Deux grands sujets sont abordés: celui de l'éducation comme évoqué dans le titre, mais, également, à l'approche de la Conférence de Paris sur le Climat, celui des politiques climatologiques. Le directeur de la revue Cités, Yves Charles Zarka y ajoute un éditorial sous le titre Pour une Déclaration universelle des droits de l'humanité (pp.3-8) où il défend la notion d'Inappropriabilité de la Terre selon le titre du livre qu'il a publié en 2013 chez Armand Colin.
Cette vision universaliste est d'ailleurs en écho direct avec le thème de l'éducation qui, à l'ère du numérique, devient planétaire comme le montre l'intervention de Nicolas Negroponte, Apprendre à apprendre dans un monde entièrement connecté (pp. 119-131). Cette intervention met en évidence et rappelle le projet de Negroponte dont on ne parle pas assez et dont on pouvait se demander s'il était toujours actif: la distribution de petits ordinateurs à très bas prix pour accélérer l'alphabétisation et l'apprentissage auprès des masses dans les pays émergeants. Depuis 2003, date de l'annonce du projet, plus de 3 millions d'ordinateurs portables à 125 US$ pièce, - ordinateurs qui ne faisaient appels ni à des ressources de Microsoft, ni à des circuits d'Intel - , furent distribués dans 40 pays et 25 langues différentes pour des enfants âgés de 5 à 12 ans. Pour Negroponte, professeur au MIT (Boston), l'éradication mondiale de la misère passe prioritairement par l'éducation et l'enseignement.
Mais quelle éducation? Quel enseignement? Le numérique ne commence-t-il pas à montrer son caractère «totalitaire » et, sous cet angle, inhumain et non critique? C'est à ces questions que Bernard Stiegler tente de répondre : «C'est 'totalitaire', mais dans un sens très nouveau – et les réseaux sociaux pourraient être tout autres. … Tout se passe comme si le fonctionnement de cette société planétaire était délégué à quelques entreprises lui interdisant d'accéder à son propre fonctionnement. Cela n'avait jamais existé auparavant – même dans les églises les plus répressives ! » (pp. 18-19) . « Tout, absolument tout , est en train de devenir numérique. On assiste à une mutation totale du savoir, qui concerne aussi les savoir-faire et les savoir-vivre. C'est la vie quotidienne qui s'en trouve d'abord bouleversée, dans toutes les dimensions de l'existence. Or tout cela est instauré par le marché sans qu'il y ait l'ombre d'un processus critique susceptible d'apporter au moins des nuances et des inflexions. » (p. 19).
Ce «marché» est évidemment soutenu et structuré sur la finance et donc sur les «actionnaires». Mais «pour un actionnaire, une fonction critique est un empêchement de gagner de l'argent.
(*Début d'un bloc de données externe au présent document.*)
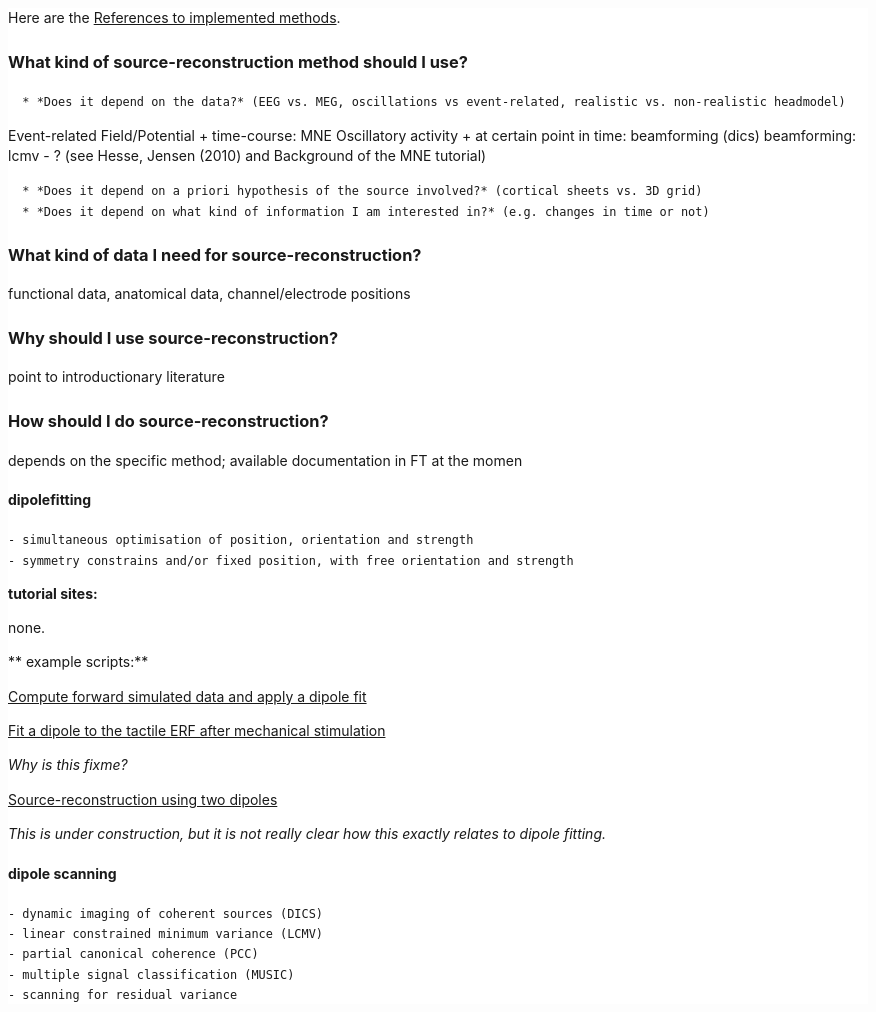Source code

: Here are the [References to implemented methods](/references_to_implemented_methods).
### What kind of source-reconstruction method should I use?

      * *Does it depend on the data?* (EEG vs. MEG, oscillations vs event-related, realistic vs. non-realistic headmodel)
 Event-related Field/Potential + time-course: MNE
 Oscillatory activity + at certain point in time: beamforming (dics)
 beamforming: lcmv - ?
 (see Hesse, Jensen (2010) and Background of the MNE tutorial)

      * *Does it depend on a priori hypothesis of the source involved?* (cortical sheets vs. 3D grid)
      * *Does it depend on what kind of information I am interested in?* (e.g. changes in time or not)

### What kind of data I need for source-reconstruction?

 functional data, anatomical data, channel/electrode positions  

### Why should I use source-reconstruction?

 point to  introductionary literature

### How should I do source-reconstruction?

 depends on the specific method; available documentation in FT at the momen

#### dipolefitting

    - simultaneous optimisation of position, orientation and strength
    - symmetry constrains and/or fixed position, with free orientation and strength

**tutorial sites:**

none.

** example scripts:**

[Compute forward simulated data and apply a dipole fit](/example/compute_forward_simulated_data_and_apply_a_dipole_fit)

[Fit a dipole to the tactile ERF after mechanical stimulation](/example/fit_a_dipole_to_the_tactile_erf_after_mechanical_stimulation)

*Why is this fixme?*

[Source-reconstruction using two dipoles](/development/project/symmetric_dipoles)

*This is under construction, but it is not really clear how this exactly relates to dipole fitting.*

#### dipole scanning

    - dynamic imaging of coherent sources (DICS)
    - linear constrained minimum variance (LCMV)
    - partial canonical coherence (PCC)
    - multiple signal classification (MUSIC)
    - scanning for residual variance
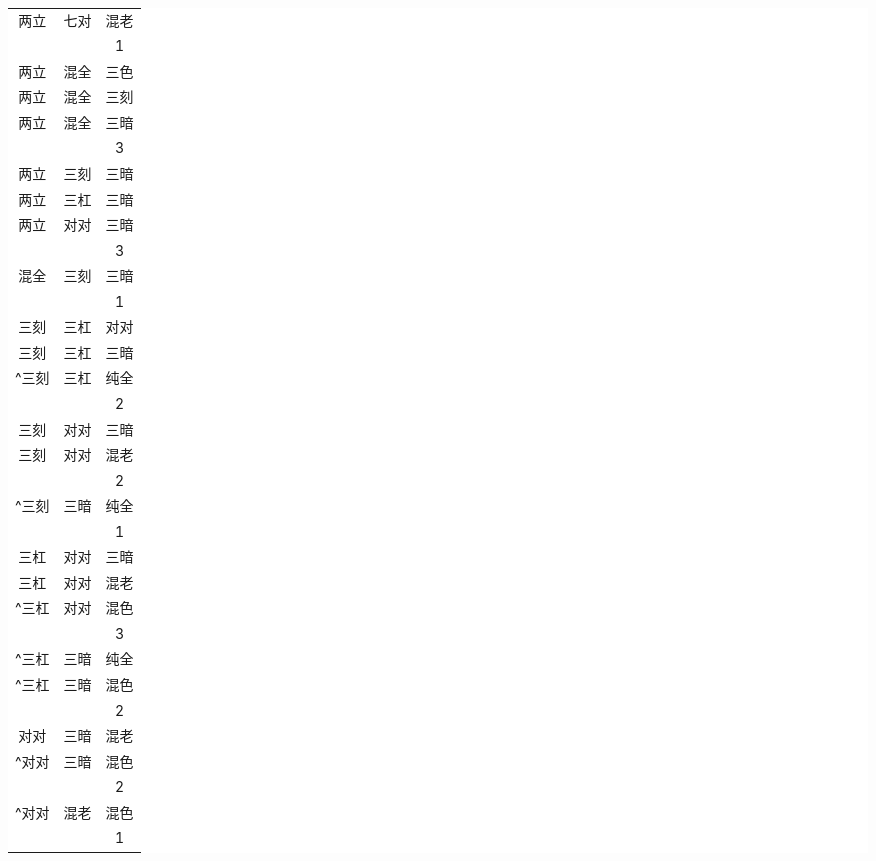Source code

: |     |    |    |
|:---:|:--:|:--:|
| 两立  | 七对 | 混老 |
|     |    | 1  |
| 两立  | 混全 | 三色 |
| 两立  | 混全 | 三刻 |
| 两立  | 混全 | 三暗 |
|     |    | 3  |
| 两立  | 三刻 | 三暗 |
| 两立  | 三杠 | 三暗 |
| 两立  | 对对 | 三暗 |
|     |    | 3  |
| 混全  | 三刻 | 三暗 |
|     |    | 1  |
| 三刻  | 三杠 | 对对 |(副露)
| 三刻  | 三杠 | 三暗 |
| ^三刻 | 三杠 | 纯全 |(副露)
|     |    | 2  |
| 三刻  | 对对 | 三暗 |
| 三刻  | 对对 | 混老 |(副露)
|     |    | 2  |
| ^三刻 | 三暗 | 纯全 |(副露)
|     |    | 1  |
| 三杠  | 对对 | 三暗 |
| 三杠  | 对对 | 混老 |(副露)
| ^三杠 | 对对 | 混色 |(副露)
|     |    | 3  |
| ^三杠 | 三暗 | 纯全 |(副露)
| ^三杠 | 三暗 | 混色 |(副露)
|     |    | 2  |
| 对对  | 三暗 | 混老 |
| ^对对 | 三暗 | 混色 |(副露)
|     |    | 2  |
| ^对对 | 混老 | 混色 |(副露)
|     |    | 1  |
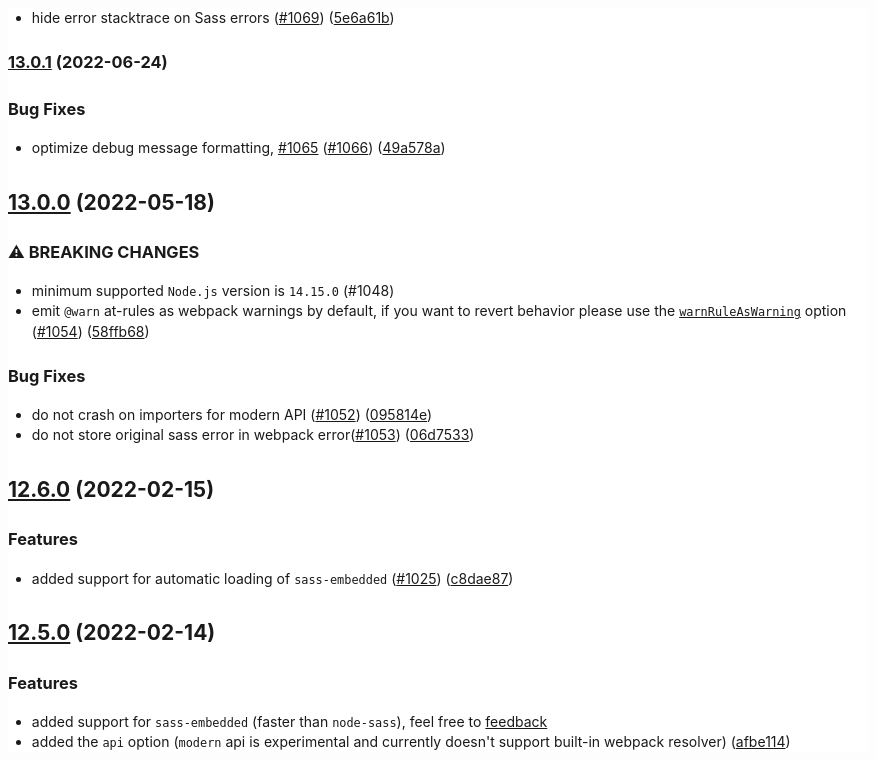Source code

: * hide error stacktrace on Sass errors ([#1069](https://github.com/webpack-contrib/sass-loader/issues/1069)) ([5e6a61b](https://github.com/webpack-contrib/sass-loader/commit/5e6a61bd7248ff13fd4dbe882b2556f70cecf892))

### [13.0.1](https://github.com/webpack-contrib/sass-loader/compare/v13.0.0...v13.0.1) (2022-06-24)


### Bug Fixes

* optimize debug message formatting, [#1065](https://github.com/webpack-contrib/sass-loader/issues/1065) ([#1066](https://github.com/webpack-contrib/sass-loader/issues/1066)) ([49a578a](https://github.com/webpack-contrib/sass-loader/commit/49a578a218574ddc92a597c7e365b6c21960717e))

## [13.0.0](https://github.com/webpack-contrib/sass-loader/compare/v12.6.0...v13.0.0) (2022-05-18)


### ⚠ BREAKING CHANGES

* minimum supported `Node.js` version is `14.15.0` (#1048)
* emit `@warn` at-rules as webpack warnings by default, if you want to revert behavior please use the [`warnRuleAsWarning`](https://github.com/webpack-contrib/sass-loader#warnruleaswarning) option ([#1054](https://github.com/webpack-contrib/sass-loader/issues/1054)) ([58ffb68](https://github.com/webpack-contrib/sass-loader/commit/58ffb686768defb684669a2428bea040c95c2399))

### Bug Fixes

* do not crash on importers for modern API ([#1052](https://github.com/webpack-contrib/sass-loader/issues/1052)) ([095814e](https://github.com/webpack-contrib/sass-loader/commit/095814e6c2a991bacad3c3af4f239e9b1bc4b2e3))
* do not store original sass error in webpack error([#1053](https://github.com/webpack-contrib/sass-loader/issues/1053)) ([06d7533](https://github.com/webpack-contrib/sass-loader/commit/06d7533cef2029d4a91f4760071078eb676c8c1c))

## [12.6.0](https://github.com/webpack-contrib/sass-loader/compare/v12.5.0...v12.6.0) (2022-02-15)


### Features

* added support for automatic loading of `sass-embedded` ([#1025](https://github.com/webpack-contrib/sass-loader/issues/1025)) ([c8dae87](https://github.com/webpack-contrib/sass-loader/commit/c8dae87f0c90b13303096e0d3aec857c4046c36b))

## [12.5.0](https://github.com/webpack-contrib/sass-loader/compare/v12.4.0...v12.5.0) (2022-02-14)


### Features

* added support for `sass-embedded` (faster than `node-sass`), feel free to [feedback](https://github.com/webpack-contrib/sass-loader/issues/774)
* added the `api` option (`modern` api is experimental and currently doesn't support built-in webpack resolver) ([afbe114](https://github.com/webpack-contrib/sass-loader/commit/afbe114fecf54fa99ef635aea5ae1d3db6a119c1))
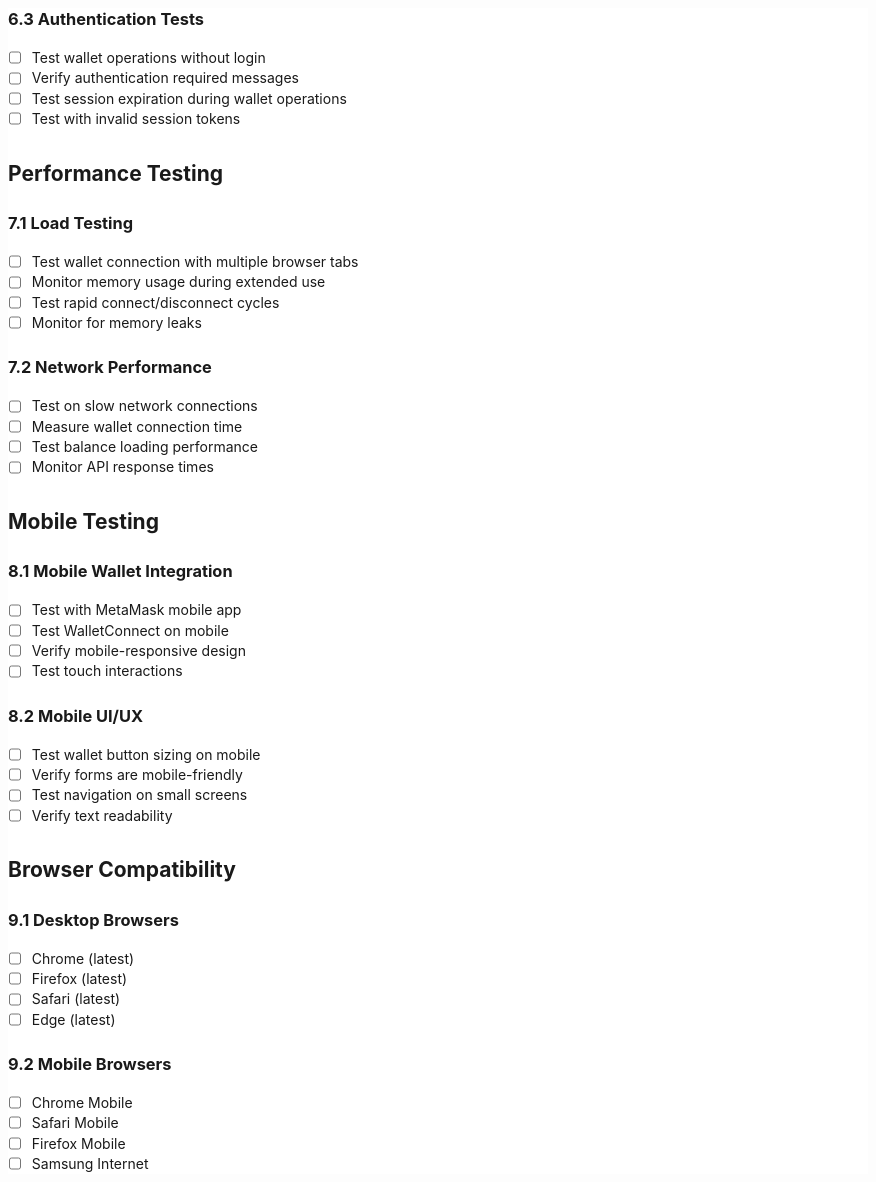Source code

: ### 6.3 Authentication Tests
- [ ] Test wallet operations without login
- [ ] Verify authentication required messages
- [ ] Test session expiration during wallet operations
- [ ] Test with invalid session tokens

## Performance Testing

### 7.1 Load Testing
- [ ] Test wallet connection with multiple browser tabs
- [ ] Monitor memory usage during extended use
- [ ] Test rapid connect/disconnect cycles
- [ ] Monitor for memory leaks

### 7.2 Network Performance
- [ ] Test on slow network connections
- [ ] Measure wallet connection time
- [ ] Test balance loading performance
- [ ] Monitor API response times

## Mobile Testing

### 8.1 Mobile Wallet Integration
- [ ] Test with MetaMask mobile app
- [ ] Test WalletConnect on mobile
- [ ] Verify mobile-responsive design
- [ ] Test touch interactions

### 8.2 Mobile UI/UX
- [ ] Test wallet button sizing on mobile
- [ ] Verify forms are mobile-friendly
- [ ] Test navigation on small screens
- [ ] Verify text readability

## Browser Compatibility

### 9.1 Desktop Browsers
- [ ] Chrome (latest)
- [ ] Firefox (latest)
- [ ] Safari (latest)
- [ ] Edge (latest)

### 9.2 Mobile Browsers
- [ ] Chrome Mobile
- [ ] Safari Mobile
- [ ] Firefox Mobile
- [ ] Samsung Internet
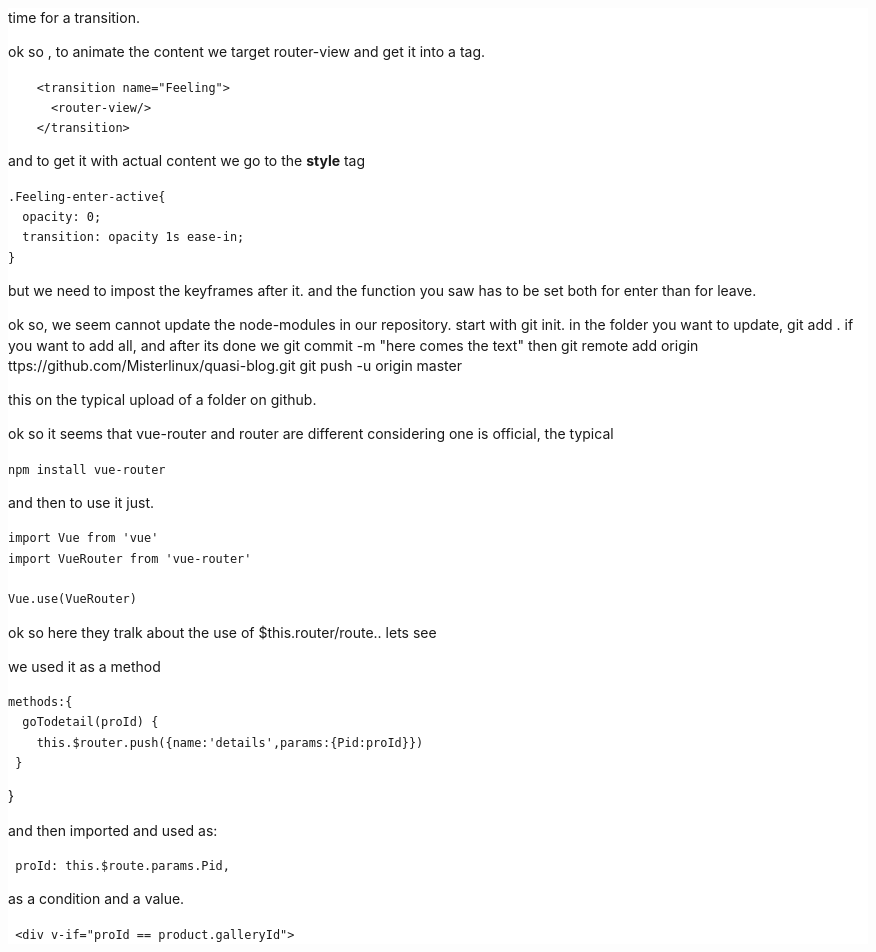  time for a transition.

ok so , to animate the content we target router-view
and get it into a tag.

        <transition name="Feeling">
          <router-view/>
        </transition>

and to get it with actual content we go to the **style** tag

	.Feeling-enter-active{
	  opacity: 0;
	  transition: opacity 1s ease-in;
	}

but we need to impost the keyframes after it.
and the function you saw has to be set both for enter than
for leave.

ok so, we seem cannot update the node-modules in our repository.
start with git init.
in the folder you want to update, git add .
if you want to add all, and after its done we
git commit -m "here comes the text"
then git remote add origin ttps://github.com/Misterlinux/quasi-blog.git
git push -u origin master

this on the typical upload of a folder on github.

ok so it seems that vue-router and router are different considering one is
official, the typical

	npm install vue-router

and then to use it just.

	import Vue from 'vue'
	import VueRouter from 'vue-router'

	Vue.use(VueRouter)

ok so here they tralk about the use of $this.router/route.. lets see

we used it as a method   

	methods:{
      goTodetail(proId) {
        this.$router.push({name:'details',params:{Pid:proId}})
     }
  }

 and then imported and used as: 

     proId: this.$route.params.Pid,

as a condition and a value.

     <div v-if="proId == product.galleryId">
Et on ne saurait déléguer le pilotage de l'énorme puissance qui se développe à travers le numérique à des actionnaires qui refusent la fonction critique» (p. 22). Stiegler propose, en conséquence, d'instituer des «Études numériques» qui proposeraient une vraie approche critique universitaire sur tous les aspects de la mise en œuvre généralisée du numérique. En effet, «on nous dit que les jeunes gens savent faire toutes sortes de choses que nous ne savons pas faire. Il faudrait préciser ce qu'on appelle ici «savoir». en vérité, ce qu'ils ont , ce sont des compétences, sur lesquelles ils ne possèdent généralement aucun savoir. Car un savoir, au sens où l'on transmet un savoir à l'université, ce n'est pas du tout cela. C'est tout d'abord avoir la capacité de resituer le savoir que l'on a dans une histoire de ce savoir qui le constitue précisément comme savoir. Les «natifs du numérique» sont des très bons récepteurs d'une ergonomie des interfaces homme/machine et d'un marketing intelligent comme l'est en particulier celui d'Apple, mais ils n'en retirent en général aucun savoir à proprement parler, sauf, bien sûr s'ils se mettent à étudier leurs pratiques, du point de vue de l'informatique, de la philosophie, des mathématiques, de l'ergonomie, etc...» (pp. 27-28).
Les autres contributions développent d'autres aspects, défendant notamment les MOOC (Massive Open Online Course) qui semblent ouvrir la voie à un vrai enseignement supérieur planétaire et dans lequel l'enseignement magistral s'estompe en faveur d'un enseignement collaboratif.